Alternative you can just use the Arduino bitRead() function (which presumably does the bitmasking itself behind the scenes). Hardly any saving in terms of source code size, but using the function saves you having to think about the bitmasking yourself.

This mask stuff… why have I missed this? I’ve got quite a bit a reading to do apparently.

lloyddean:
Sorry for the slow response - very bad WiFi interference today!

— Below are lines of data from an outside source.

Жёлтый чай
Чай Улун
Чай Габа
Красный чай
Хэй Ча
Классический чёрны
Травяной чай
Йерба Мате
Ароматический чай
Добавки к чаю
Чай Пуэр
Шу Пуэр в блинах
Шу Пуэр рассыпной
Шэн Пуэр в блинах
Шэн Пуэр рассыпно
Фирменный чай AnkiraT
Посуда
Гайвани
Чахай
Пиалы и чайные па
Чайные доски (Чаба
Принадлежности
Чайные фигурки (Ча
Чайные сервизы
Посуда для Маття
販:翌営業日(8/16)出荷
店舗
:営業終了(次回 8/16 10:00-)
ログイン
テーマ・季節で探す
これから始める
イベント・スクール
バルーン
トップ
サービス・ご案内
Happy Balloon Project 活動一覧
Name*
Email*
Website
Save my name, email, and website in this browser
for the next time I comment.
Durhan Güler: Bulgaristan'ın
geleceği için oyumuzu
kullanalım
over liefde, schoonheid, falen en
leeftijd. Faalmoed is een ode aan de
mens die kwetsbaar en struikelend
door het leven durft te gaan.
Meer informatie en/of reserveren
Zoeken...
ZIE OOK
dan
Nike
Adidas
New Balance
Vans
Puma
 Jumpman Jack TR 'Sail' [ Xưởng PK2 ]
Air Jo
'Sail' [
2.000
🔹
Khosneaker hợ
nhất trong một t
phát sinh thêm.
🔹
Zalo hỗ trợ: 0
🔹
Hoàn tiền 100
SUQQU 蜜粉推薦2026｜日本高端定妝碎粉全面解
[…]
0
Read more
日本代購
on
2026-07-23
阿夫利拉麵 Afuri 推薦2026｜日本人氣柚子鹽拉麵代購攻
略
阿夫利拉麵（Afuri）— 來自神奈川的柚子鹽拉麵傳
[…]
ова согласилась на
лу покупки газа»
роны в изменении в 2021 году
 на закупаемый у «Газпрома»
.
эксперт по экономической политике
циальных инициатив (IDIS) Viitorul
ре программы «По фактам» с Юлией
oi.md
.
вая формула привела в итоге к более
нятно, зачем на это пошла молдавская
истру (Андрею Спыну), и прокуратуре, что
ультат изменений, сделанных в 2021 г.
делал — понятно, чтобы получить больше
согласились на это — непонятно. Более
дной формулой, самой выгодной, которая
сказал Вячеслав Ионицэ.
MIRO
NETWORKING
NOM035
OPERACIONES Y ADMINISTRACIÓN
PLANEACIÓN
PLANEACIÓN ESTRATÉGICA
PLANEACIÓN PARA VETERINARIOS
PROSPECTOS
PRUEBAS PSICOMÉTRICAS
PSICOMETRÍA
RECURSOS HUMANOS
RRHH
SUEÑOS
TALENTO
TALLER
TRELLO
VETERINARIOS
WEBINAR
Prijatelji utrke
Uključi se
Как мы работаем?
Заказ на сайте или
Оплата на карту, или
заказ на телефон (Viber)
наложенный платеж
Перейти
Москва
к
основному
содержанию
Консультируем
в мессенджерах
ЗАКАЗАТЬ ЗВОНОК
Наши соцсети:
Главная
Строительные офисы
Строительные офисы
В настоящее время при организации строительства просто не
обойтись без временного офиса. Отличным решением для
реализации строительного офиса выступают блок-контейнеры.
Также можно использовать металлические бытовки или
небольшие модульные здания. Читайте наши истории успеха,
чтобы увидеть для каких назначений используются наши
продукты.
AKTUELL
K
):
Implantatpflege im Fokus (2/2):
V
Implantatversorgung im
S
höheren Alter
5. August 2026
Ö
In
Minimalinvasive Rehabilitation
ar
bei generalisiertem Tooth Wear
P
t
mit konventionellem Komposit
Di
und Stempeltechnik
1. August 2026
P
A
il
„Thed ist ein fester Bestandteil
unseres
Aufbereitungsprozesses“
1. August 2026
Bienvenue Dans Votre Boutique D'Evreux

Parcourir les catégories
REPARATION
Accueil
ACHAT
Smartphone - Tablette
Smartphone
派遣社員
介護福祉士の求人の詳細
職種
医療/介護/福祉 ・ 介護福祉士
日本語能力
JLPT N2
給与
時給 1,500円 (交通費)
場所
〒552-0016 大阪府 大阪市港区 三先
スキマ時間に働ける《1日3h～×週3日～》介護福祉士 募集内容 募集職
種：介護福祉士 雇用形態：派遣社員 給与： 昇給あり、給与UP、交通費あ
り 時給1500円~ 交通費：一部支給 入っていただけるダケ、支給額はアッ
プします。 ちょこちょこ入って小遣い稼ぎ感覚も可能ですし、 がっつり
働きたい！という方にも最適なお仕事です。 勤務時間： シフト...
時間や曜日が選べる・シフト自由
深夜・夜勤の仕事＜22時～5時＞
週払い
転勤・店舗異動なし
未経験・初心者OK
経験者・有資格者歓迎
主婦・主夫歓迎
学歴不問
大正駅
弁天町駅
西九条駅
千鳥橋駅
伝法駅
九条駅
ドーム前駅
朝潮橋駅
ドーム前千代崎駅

#define ENTRIES(ARRAY)  (sizeof(ARRAY) / sizeof(ARRAY[0]))

int pins = { 9, 10, 11, 12 };
int pattern =
{
      B0000
    , B0001
    , B0010
    , B0011
};

void loop()
{
    for ( int i = 0; i < ENTRIES(pattern); i++ )
    {
        for (int mask = 0b1000, iPin = 0; mask; mask >>= 1, iPin++ )
        {
            digitalWrite(pins[iPin], ((pattern[i] & mask) ? HIGH : LOW));
            delay(10UL);
        }
    }
}

void setup()
{
    for ( i = ENTRIES(pins); i–; )
    {
        pinMode(pins[i], OUTPUT);
    }
}

All I can say is WOW! Seriously, thanks a ton guys especially you lloyddean! This gives me a lot to work through, material to look up and read. Amazing community!